序章:老人と彼の多くの亡霊たち#

もう若くはない。見ればわかるだろう。

酒を注いでくれ。いいやつだぞ——お前の母さんが料理に使ってるあの酢みたいなのじゃない。三つの異なる海岸線で血を流した男には、口を開く前にまともな一杯をもらう権利がある。


お前は物語が聞きたいんだろう。誰もが聞きたがる。お前たちはここにやってくる——手が綺麗で、栄光について立派な考えを持った若者たちが——そしてこう言う。*マラソンの話を聞かせてくれ。*まるでそれがたった一日の午後の出来事であるかのように。まるで俺が仕上がった刃をカウンター越しに渡すように、それを手渡せるかのように。

記憶はそういう仕組みじゃない。

記憶はプリズムだ。鏡じゃない。ひとつの経験の光——たとえば、初めて人を殺した朝——を通すと、同じ光は返ってこない。砕けるんだ。中に隠れていたとは知らなかった色に散らばる。何年も経ってから、その欠片を拾い上げ、光にかざし、夜眠れるような模様に並べ直す。

俺が今やっているのはそれだ。欠片を並べている。

先に言っておく——俺は信用できる男じゃない。かつて鍛冶屋だった。海賊でもあった。兵士でもあった。夫でもあった——時には同じ年の中で全部だった。殺す者であり、造る者だった。別の男の血がこびりついた腕で、生まれたばかりの娘を抱いたこともある。だから俺がこの物語を語る時、それらすべての場所から同時に語っていると思ってくれ。そしてそのどれも、細部については意見が合わない。

戦士は恐怖を覚えている。夫は帰郷を覚えている。老人——今お前の前に座って、キトンに酒染みをつけているこの老人は——その時々で自分に都合のいいことを覚えている。


俺くらいの歳の男が語る物語について、まず理解しておくべきことがある。これは報告書じゃない。交渉だ。

かつての自分と、今この瞬間に自分がそうだと信じる必要がある自分との交渉。父の鍛冶場で初めて鉄槌を手にした少年と、マラソンの殺戮の地に立ち——正直に言えば——ほとんど何も感じなかった古参兵との交渉。深く愛した男と、愛したものを壊した男との交渉——残酷さからではなく、同時にあまりにも多くの場所にいるという単純な計算の結果として。

この物語を語るたびに、少しずつ違う語り方になる。嘘をついているからじゃない。俺が変わっているからだ。プリズムが回る。新しい色が透けて見える。
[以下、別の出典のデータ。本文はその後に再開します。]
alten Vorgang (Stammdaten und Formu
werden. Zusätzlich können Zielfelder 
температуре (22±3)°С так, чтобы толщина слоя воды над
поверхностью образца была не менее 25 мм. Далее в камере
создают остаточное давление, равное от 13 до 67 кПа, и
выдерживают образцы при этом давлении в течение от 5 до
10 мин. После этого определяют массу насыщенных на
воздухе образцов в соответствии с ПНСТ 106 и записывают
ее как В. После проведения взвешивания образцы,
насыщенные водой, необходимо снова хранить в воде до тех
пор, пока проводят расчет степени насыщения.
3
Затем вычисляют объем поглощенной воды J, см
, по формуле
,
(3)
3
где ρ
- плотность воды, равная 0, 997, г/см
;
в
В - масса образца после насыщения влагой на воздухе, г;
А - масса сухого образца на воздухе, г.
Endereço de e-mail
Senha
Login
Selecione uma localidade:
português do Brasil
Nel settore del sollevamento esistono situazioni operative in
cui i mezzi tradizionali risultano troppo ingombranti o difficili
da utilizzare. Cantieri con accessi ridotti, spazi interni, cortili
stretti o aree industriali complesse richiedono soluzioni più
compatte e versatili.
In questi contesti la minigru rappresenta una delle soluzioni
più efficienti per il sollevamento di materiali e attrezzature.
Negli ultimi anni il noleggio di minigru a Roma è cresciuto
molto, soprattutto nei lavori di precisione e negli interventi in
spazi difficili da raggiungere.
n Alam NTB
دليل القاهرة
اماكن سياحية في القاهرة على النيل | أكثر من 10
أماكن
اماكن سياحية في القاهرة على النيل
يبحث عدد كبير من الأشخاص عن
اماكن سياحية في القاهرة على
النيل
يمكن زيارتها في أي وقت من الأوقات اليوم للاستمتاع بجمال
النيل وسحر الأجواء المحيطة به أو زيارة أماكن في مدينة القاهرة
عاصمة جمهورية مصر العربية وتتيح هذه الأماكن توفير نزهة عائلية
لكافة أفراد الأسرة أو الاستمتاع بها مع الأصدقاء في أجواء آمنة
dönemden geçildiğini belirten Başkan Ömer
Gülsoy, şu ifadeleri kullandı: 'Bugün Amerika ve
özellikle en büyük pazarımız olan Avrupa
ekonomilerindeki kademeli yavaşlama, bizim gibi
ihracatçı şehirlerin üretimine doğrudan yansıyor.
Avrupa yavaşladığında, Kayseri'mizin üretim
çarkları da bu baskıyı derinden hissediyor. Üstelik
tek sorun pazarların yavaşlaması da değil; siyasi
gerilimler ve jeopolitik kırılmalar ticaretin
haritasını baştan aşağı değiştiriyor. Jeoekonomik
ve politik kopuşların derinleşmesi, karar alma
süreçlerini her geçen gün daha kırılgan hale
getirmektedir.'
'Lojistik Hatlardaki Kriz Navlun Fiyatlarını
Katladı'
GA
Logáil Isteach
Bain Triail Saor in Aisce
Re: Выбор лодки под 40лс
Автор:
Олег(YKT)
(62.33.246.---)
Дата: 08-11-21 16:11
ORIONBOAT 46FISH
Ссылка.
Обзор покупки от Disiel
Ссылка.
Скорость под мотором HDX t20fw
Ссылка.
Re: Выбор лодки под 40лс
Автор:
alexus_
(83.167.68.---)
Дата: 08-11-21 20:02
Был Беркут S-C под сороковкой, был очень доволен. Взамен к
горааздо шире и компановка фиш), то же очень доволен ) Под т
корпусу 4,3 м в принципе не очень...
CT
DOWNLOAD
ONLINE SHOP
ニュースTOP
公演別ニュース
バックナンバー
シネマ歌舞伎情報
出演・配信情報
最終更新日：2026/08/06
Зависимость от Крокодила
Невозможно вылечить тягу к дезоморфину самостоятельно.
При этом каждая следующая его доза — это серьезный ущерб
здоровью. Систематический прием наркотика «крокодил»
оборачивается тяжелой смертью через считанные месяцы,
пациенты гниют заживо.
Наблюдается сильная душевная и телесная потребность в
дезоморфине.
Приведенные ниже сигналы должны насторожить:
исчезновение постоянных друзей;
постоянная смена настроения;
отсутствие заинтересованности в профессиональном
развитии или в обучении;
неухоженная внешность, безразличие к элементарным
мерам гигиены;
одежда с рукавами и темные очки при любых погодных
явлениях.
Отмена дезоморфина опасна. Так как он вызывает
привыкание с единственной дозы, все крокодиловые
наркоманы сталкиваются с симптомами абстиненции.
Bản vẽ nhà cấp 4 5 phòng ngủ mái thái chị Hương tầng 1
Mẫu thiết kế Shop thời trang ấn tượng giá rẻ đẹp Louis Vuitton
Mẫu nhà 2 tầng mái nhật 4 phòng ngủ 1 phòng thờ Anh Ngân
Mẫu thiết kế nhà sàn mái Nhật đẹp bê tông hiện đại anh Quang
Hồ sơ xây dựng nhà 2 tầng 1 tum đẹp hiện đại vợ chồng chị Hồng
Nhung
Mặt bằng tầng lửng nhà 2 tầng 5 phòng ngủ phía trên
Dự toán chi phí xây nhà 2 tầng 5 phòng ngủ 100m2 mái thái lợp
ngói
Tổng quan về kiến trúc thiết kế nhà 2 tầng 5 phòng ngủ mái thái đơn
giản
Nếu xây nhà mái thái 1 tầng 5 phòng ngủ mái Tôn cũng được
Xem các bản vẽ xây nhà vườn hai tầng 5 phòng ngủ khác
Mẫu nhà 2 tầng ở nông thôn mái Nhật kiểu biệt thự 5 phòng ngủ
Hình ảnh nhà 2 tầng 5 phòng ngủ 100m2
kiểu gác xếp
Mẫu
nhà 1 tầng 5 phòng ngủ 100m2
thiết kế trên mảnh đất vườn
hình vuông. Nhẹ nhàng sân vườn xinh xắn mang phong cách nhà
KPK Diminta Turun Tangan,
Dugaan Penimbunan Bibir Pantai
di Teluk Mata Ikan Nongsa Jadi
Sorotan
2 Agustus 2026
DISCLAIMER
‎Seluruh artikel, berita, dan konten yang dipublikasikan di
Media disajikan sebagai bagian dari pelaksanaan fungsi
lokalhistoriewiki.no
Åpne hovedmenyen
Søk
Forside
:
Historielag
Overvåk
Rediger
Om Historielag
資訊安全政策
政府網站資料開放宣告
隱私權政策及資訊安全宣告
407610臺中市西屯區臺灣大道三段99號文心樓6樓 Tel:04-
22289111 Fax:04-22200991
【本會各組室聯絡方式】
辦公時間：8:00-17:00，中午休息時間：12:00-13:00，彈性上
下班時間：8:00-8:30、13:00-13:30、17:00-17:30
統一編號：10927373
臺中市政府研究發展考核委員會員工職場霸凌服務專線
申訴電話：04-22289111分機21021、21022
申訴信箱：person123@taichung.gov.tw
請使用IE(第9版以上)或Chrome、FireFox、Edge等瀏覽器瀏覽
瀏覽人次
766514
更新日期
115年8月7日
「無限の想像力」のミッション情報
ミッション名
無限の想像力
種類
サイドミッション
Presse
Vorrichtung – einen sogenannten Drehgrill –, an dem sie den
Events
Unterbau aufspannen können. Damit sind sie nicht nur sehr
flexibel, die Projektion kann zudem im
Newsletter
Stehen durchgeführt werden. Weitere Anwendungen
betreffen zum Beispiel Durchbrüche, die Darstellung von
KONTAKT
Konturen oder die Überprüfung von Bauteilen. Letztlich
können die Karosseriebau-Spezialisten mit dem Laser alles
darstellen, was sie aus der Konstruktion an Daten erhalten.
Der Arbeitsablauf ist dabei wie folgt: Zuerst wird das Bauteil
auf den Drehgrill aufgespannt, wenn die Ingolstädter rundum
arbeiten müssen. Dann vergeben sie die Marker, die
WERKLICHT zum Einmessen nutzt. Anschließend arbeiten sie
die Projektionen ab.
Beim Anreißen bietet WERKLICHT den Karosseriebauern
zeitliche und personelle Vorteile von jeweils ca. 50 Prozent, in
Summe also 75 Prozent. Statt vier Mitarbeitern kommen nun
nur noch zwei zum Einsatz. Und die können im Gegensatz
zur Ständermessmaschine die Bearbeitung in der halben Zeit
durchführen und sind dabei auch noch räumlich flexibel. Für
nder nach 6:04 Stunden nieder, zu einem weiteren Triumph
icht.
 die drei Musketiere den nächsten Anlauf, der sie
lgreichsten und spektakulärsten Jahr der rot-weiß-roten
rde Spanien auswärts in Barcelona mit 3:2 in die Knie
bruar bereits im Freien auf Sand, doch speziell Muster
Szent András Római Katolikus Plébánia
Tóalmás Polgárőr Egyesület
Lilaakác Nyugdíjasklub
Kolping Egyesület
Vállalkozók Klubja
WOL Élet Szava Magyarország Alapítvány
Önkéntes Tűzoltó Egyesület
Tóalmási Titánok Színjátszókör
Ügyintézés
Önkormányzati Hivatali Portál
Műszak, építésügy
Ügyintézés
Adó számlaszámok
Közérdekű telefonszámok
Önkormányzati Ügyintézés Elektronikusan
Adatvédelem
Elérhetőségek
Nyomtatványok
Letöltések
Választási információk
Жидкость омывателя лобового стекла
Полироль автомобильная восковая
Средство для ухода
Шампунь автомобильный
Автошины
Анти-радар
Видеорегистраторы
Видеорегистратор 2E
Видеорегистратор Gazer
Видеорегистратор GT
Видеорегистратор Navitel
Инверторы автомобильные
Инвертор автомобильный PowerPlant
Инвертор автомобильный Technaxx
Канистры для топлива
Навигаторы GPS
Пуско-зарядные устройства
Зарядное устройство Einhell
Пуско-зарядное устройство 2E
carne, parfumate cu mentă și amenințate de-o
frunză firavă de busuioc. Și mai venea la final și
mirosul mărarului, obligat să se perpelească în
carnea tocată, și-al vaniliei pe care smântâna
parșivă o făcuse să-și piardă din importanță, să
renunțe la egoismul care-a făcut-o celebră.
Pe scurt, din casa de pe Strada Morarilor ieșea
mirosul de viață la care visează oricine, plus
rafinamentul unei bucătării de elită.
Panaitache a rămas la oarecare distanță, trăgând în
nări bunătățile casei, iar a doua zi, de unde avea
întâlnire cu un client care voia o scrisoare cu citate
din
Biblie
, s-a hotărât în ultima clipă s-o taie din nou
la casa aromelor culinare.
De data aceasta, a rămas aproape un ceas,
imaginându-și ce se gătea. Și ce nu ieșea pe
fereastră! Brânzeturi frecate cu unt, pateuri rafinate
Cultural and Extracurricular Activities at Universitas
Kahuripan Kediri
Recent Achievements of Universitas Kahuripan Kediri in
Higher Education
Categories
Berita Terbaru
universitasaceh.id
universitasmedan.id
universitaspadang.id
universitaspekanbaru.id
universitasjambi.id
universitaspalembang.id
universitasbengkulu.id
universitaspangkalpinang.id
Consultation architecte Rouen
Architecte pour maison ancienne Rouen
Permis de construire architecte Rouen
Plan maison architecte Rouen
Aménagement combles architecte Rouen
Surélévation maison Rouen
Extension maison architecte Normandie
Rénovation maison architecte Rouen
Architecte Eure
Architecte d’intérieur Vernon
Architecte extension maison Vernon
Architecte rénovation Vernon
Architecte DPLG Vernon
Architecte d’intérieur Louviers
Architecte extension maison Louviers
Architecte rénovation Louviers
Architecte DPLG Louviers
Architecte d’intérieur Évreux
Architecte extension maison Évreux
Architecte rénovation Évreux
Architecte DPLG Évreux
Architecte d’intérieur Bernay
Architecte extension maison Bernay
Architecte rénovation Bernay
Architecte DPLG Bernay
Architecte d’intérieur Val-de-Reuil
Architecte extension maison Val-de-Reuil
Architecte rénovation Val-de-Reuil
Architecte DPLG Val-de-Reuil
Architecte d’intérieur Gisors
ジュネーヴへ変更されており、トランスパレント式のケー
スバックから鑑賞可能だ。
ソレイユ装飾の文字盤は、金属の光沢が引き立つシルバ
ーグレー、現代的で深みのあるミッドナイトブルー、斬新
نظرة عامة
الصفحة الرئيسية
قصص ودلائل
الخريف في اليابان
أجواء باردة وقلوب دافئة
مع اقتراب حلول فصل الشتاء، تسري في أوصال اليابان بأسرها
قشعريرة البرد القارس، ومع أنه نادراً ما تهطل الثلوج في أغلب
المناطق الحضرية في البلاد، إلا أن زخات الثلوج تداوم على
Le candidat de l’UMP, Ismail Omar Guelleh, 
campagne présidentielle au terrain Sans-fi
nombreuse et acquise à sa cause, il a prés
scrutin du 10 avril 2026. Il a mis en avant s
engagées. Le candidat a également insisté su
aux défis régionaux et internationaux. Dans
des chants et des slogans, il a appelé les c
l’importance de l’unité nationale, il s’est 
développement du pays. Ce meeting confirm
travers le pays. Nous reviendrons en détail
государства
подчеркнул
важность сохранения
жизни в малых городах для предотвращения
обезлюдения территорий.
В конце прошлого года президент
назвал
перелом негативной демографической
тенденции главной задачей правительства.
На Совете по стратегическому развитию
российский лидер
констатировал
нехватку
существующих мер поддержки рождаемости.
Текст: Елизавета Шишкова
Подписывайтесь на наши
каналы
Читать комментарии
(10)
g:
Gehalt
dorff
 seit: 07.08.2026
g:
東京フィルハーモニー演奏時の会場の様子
娘は——テュガテル、もっと近くに来い、全部聞いたことがあるのは知ってるが、年老いた父に付き合ってくれ——俺が話し始めると目を回す。ラデの戦いを自慢するのも聞いた。サモス人を罵るのも聞いた。ある名前の前で黙り込むのも見てきて、それ以上踏み込まないことを学んだ。

娘はお前が知らないことを知っている。沈黙こそがこの物語の最も真実な部分だということを。俺が飛ばすもの。口にしない名前。手を振って駆け足で通り過ぎる章——あの年は大したことは何もなかった——そういう章こそ、もし許したら俺を引き裂いてしまう章なんだ。


だから取引をしよう。

語れることは語る。鍛冶場と海と槍衾について。俺の隣に立った男たちと、逃げた男たちについて。愛した者たちについて——ただし、どう終わったかはすぐには言わないかもしれない。人には自分の痛みの順番を決める権利がある。

その代わり、お前は聞け。杯が空になったら酒を注げ。俺が言葉を途切れさせても口を挟むな——あれは混乱じゃない、今夜この亡霊を呼び出す価値があるかどうか、俺が決めているんだ。

約束か? よし。

では、物語が始まるべき場所から始めよう——最初からじゃない、本当の最初なんてないからだ。すべてが終わったと思った場所から始めよう。鍛冶場から始めよう。

過去が追いついてきた時、俺は鍛冶場に立っていたからだ。そして過去というのは、長年の経験から言えるが、必ず追いつく。

ノックもしない。先触れも出さない。かつて知っていた誰かの姿で、まっすぐお前の扉をくぐり、食卓に座り、こう言う。本当に終わったと思ったのか?

そう思っていた。アレスはさぞ笑っただろう。


もう一杯だ、テュガテル。まだ始まったばかりだ。